Charlotte Bobcats owner Michael Jordan talks about the progress his NBA basketball team is making during an interview with The Associated Press Friday, Nov. 1, 2013, in Charlotte, N.C. (AP Photo/Chuck Burton)







Charlotte Bobcats owner Michael Jordan talks about the progress his NBA basketball team is making during an interview with The Associated Press Friday, Nov. 1, 2013, in Charlotte, N.C. (AP Photo/Chuck Burton)







Charlotte Bobcats owner Michael Jordan talks about the progress his NBA basketball team is making during an interview with The Associated Press Friday, Nov. 1, 2013, in Charlotte, N.C. (AP Photo/Chuck Burton)







Charlotte Bobcats owner Michael Jordan talks about the progress his NBA basketball team is making during an interview with The Associated Press Friday, Nov. 1, 2013, in Charlotte, N.C. (AP Photo/Chuck Burton)







Charlotte Bobcats owner Michael Jordan smiles as he talks about the progress his NBA basketball team is making during an interview with The Associated Press Friday, Nov. 1, 2013, in Charlotte, N.C. (AP Photo/Chuck Burton)







Charlotte Bobcats owner Michael Jordan listens to a question during an interview with The Associated Press about his NBA basetball team Friday, Nov. 1, 2013, in Charlotte, N.C. (AP Photo/Chuck Burton)







(AP) — Michael Jordan scoffs at the idea of tanking games.
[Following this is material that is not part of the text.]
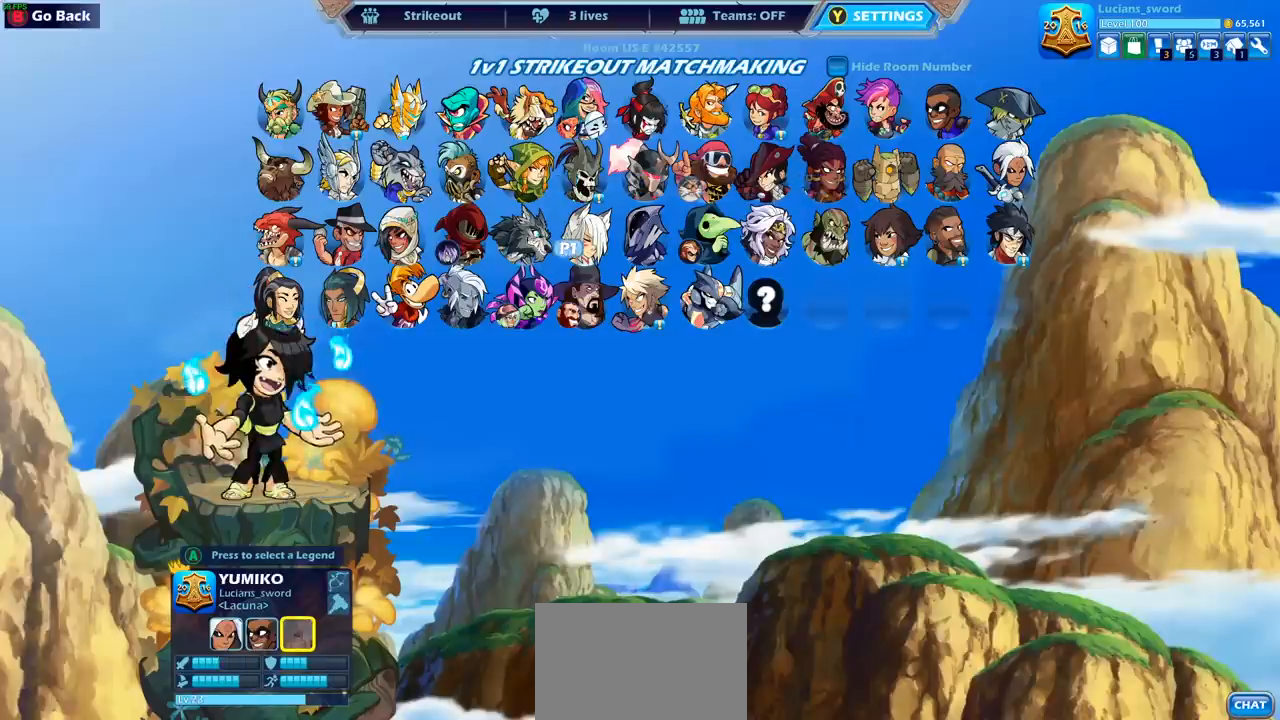
{"buttons": [], "left_stick": "center", "right_stick": "center", "events": [[167, "CIRCLE", "down"], [267, "CIRCLE", "up"]]}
The fiery 14-time All-Star who helped the Chicago Bulls to six NBA championships simply doesn't have it in his makeup to intentionally lose games this season just so his Charlotte Bobcats can get a better draft pick next year.

Forget that the NBA would likely hand down a hefty fine and fans would probably boycott if a team admitted to doing that, the Bobcats owner said purposely losing games is just not part of his competitive DNA.

"I don't know if some teams have thought of that. That's not something that we would do," Jordan told The Associated Press on Friday. "I don't believe in that."

He then laughed heartily and said, "If that was my intention I never would have paid (free agent) Al Jefferson $13 million a year."

It's not that the Bobcats couldn't use a player like Andrew Wiggins at Kansas or Duke's Jabari Parker — two college freshman who many view as potential NBA stars.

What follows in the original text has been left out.